Quand la fierté craque
La chanson change de température au fil des couplets. On passe de la nostalgie douce à quelque chose de plus rugueux, presque rageur. Il est venu avec des fleurs. Il a demandé pardon sans avoir rien fait de mal. Et malgré tout ça, elle cherchait la compétition, une façon de le tester, de le mesurer à d'autres. "Tú solo querías ponerme a competir" — et lui, il refuse ce jeu.

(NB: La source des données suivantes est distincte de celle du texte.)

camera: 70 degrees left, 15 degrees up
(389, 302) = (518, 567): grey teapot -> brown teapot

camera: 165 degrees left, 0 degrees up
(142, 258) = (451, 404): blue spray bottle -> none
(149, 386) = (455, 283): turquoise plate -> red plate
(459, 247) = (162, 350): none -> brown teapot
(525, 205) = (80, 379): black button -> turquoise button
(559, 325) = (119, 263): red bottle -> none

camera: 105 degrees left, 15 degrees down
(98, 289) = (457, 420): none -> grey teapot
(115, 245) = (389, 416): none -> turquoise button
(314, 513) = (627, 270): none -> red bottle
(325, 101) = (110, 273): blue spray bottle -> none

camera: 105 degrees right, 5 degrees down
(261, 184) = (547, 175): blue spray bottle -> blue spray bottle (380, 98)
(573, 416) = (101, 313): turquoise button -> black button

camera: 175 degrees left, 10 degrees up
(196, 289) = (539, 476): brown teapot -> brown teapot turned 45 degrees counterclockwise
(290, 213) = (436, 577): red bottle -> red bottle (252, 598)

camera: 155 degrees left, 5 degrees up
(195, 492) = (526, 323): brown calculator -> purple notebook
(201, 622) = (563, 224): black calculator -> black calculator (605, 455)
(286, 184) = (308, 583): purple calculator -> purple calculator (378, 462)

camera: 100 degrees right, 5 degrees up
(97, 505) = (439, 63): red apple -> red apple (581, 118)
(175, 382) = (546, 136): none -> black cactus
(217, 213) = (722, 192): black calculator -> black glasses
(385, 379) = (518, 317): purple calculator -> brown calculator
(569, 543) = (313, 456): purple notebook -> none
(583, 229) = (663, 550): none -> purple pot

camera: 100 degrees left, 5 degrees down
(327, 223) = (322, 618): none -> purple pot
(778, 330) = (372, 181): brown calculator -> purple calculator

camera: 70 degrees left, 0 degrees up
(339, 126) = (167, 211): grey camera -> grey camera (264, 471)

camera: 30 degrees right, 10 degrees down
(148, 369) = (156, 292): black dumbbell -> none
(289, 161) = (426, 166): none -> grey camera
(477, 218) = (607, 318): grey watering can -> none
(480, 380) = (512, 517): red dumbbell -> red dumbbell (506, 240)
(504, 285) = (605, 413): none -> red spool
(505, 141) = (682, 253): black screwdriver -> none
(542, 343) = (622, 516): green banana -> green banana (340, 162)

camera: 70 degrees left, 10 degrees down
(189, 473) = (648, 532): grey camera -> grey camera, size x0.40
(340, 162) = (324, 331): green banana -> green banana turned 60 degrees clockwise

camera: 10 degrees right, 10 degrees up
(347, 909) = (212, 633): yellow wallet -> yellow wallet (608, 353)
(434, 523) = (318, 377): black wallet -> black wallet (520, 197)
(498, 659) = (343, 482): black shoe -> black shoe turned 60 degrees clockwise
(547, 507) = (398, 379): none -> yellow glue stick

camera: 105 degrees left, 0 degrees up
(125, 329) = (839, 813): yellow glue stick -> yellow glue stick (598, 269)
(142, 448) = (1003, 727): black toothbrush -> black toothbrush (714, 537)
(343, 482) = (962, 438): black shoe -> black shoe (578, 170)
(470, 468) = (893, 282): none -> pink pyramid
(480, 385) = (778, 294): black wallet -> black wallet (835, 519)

Pas par froideur, mais parce qu'il sait ce qu'il valait dans cette histoire. "Este amor que te di no te lo da cualquiera" n'est pas de l'arrogance, c'est de la lucidité douloureuse.
Ce qu'on ne peut pas faire semblant d'oublier
Tout converge vers cette dernière question suspendue dans le silence : comment tu fais pour ne rien ressentir ? C'est la vraie blessure, pas la rupture en elle-même, mais l'incompréhension face à quelqu'un qui semble avoir tourné la page sans effort. Et alors la conclusion s'impose d'elle-même, presque malgré lui — impossible d'être ami avec quelqu'un qu'on n'arrive pas à effacer de sa tête. Le titre n'est pas une accusation. C'est une capitulation lucide, la seule forme d'honnêteté qu'il lui reste à offrir.